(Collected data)
+ + + +

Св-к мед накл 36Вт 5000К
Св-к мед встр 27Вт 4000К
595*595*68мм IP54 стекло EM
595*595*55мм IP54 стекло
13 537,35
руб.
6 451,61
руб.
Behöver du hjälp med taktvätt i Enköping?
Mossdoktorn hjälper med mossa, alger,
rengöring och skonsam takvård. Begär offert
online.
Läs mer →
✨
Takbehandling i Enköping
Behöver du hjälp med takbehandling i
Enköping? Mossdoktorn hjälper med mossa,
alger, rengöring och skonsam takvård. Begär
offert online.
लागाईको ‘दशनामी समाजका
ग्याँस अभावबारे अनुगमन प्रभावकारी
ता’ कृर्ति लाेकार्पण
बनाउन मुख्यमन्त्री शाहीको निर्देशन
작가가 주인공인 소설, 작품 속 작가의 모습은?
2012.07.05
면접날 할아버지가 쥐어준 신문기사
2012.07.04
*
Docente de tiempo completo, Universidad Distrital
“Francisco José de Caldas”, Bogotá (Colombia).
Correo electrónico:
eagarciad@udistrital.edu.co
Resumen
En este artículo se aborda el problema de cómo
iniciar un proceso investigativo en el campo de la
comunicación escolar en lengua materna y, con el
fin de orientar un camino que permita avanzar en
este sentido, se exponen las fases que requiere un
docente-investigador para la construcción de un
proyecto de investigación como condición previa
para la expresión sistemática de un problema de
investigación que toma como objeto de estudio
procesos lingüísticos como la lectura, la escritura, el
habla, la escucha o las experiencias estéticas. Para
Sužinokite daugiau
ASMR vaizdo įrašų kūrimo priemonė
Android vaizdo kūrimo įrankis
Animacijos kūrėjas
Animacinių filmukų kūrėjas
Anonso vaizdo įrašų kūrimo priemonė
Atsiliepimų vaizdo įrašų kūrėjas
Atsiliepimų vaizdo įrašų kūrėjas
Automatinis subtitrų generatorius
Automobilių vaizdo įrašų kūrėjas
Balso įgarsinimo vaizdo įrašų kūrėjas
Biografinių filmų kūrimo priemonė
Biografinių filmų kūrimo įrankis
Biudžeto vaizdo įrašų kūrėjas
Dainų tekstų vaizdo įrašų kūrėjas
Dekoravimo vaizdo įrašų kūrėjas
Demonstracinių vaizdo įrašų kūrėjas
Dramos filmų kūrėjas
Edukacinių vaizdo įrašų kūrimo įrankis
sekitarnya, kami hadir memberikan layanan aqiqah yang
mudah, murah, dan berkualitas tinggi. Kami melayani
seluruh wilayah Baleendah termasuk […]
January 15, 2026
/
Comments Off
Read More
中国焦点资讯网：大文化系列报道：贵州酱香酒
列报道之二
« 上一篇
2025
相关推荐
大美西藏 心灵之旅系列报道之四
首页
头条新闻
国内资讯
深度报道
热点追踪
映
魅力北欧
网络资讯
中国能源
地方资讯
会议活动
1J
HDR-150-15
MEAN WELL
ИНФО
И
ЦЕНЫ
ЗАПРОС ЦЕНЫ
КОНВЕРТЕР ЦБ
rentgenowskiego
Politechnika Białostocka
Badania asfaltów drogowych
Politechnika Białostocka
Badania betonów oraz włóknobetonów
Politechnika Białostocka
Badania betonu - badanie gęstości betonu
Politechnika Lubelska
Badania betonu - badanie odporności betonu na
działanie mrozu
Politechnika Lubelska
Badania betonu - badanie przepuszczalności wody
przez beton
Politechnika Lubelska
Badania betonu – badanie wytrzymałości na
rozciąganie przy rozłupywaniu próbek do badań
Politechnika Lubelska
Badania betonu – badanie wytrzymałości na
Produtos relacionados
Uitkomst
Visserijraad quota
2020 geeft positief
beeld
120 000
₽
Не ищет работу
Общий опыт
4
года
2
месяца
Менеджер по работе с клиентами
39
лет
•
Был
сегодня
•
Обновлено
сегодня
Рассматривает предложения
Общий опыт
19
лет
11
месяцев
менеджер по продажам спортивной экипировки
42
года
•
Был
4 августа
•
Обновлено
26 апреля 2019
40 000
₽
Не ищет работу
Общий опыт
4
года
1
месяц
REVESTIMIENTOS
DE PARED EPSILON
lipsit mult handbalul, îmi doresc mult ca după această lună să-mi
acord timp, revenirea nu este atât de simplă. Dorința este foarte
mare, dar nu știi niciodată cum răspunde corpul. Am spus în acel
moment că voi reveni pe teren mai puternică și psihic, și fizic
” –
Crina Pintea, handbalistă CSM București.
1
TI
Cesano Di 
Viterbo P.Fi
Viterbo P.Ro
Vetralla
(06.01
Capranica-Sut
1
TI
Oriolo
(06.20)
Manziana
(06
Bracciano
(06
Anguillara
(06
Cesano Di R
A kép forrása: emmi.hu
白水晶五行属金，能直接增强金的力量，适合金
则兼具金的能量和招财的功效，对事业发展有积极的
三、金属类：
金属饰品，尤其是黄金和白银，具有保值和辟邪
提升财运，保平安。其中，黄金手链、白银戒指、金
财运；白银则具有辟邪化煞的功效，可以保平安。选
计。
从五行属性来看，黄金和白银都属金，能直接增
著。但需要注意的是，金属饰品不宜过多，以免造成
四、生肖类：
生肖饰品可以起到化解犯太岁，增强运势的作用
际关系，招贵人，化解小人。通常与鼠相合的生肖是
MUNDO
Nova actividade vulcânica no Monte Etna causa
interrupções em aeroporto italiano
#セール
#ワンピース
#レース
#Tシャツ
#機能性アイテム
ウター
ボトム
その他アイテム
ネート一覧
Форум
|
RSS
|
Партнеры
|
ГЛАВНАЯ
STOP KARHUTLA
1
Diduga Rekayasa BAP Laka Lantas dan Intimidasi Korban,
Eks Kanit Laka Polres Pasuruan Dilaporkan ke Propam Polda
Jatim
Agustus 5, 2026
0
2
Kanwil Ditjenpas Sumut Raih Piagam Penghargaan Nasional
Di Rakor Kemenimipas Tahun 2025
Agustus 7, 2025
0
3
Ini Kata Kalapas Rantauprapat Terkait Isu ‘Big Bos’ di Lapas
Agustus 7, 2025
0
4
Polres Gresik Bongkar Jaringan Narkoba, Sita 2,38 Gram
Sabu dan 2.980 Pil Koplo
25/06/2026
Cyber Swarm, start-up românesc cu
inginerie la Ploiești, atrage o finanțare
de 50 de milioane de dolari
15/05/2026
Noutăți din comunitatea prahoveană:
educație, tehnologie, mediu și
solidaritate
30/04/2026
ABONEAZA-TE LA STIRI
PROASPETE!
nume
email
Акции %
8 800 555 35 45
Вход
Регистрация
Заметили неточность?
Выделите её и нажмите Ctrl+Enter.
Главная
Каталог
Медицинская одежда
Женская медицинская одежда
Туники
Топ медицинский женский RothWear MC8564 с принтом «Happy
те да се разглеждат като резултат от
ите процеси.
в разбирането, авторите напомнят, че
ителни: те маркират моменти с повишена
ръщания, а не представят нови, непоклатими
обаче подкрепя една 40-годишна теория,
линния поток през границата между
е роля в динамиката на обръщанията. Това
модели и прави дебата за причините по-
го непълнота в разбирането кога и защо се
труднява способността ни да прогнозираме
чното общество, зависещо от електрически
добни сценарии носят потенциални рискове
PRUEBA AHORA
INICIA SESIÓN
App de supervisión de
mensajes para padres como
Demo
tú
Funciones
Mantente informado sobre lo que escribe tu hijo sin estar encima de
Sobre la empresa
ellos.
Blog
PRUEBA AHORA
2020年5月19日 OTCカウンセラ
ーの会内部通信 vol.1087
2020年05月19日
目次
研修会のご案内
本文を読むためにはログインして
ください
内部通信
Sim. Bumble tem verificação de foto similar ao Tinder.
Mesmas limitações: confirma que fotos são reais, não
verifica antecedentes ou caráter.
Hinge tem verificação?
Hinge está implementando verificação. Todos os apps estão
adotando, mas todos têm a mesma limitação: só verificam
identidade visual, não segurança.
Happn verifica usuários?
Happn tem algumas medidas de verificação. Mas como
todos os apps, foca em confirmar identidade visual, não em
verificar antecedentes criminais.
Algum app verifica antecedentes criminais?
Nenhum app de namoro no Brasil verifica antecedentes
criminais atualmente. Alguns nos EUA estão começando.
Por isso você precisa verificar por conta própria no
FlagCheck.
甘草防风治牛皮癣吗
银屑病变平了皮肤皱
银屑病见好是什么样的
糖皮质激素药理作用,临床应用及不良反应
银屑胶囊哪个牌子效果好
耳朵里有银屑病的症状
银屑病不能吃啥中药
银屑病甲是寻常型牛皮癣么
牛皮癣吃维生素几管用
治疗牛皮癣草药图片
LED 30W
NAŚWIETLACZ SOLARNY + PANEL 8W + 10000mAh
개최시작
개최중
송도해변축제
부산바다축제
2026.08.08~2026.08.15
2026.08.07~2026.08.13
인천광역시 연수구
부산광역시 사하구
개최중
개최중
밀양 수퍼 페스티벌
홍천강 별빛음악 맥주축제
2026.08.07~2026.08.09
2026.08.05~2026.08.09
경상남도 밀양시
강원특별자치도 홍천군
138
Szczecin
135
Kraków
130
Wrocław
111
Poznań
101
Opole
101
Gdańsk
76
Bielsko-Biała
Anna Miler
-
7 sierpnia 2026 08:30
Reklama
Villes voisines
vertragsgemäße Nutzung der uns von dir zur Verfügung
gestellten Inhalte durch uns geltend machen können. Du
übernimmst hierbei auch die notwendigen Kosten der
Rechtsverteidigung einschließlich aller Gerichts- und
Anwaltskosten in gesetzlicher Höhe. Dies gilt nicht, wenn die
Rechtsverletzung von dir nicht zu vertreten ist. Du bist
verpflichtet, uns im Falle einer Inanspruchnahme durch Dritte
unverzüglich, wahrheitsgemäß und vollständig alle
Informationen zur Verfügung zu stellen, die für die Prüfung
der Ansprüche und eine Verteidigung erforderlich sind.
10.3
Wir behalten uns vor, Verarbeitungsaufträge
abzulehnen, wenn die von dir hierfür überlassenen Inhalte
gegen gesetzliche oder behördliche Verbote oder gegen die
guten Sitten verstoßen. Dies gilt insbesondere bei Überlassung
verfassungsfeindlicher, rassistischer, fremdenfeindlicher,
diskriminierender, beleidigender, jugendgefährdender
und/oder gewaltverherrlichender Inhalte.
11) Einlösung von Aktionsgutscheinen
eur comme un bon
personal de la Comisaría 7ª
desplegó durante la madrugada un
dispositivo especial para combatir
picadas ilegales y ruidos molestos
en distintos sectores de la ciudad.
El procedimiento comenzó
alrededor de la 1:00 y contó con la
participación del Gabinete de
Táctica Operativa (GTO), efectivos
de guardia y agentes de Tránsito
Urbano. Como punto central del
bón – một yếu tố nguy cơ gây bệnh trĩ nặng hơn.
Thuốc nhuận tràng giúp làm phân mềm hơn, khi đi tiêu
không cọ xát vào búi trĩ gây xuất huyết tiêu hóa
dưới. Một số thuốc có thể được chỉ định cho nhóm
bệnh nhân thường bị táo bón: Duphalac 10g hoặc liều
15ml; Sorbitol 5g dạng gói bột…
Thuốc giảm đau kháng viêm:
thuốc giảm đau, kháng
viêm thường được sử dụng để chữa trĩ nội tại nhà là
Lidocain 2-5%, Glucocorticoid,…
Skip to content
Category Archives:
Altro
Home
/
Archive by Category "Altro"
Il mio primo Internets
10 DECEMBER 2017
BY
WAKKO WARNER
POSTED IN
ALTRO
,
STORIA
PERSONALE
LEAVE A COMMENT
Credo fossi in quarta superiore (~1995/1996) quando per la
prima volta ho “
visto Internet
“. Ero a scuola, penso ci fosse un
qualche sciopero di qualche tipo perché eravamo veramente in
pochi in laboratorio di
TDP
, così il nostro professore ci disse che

+ + + +

WHAT YOU NEED TO DO: What are the lines, exactly as written above, from the line with "Thuốc giảm đau kháng" to the line with "LEAVE A COMMENT", both included? Output only those.

TASK SOLUTION:
Thuốc giảm đau kháng viêm:
thuốc giảm đau, kháng
viêm thường được sử dụng để chữa trĩ nội tại nhà là
Lidocain 2-5%, Glucocorticoid,…
Skip to content
Category Archives:
Altro
Home
/
Archive by Category "Altro"
Il mio primo Internets
10 DECEMBER 2017
BY
WAKKO WARNER
POSTED IN
ALTRO
,
STORIA
PERSONALE
LEAVE A COMMENT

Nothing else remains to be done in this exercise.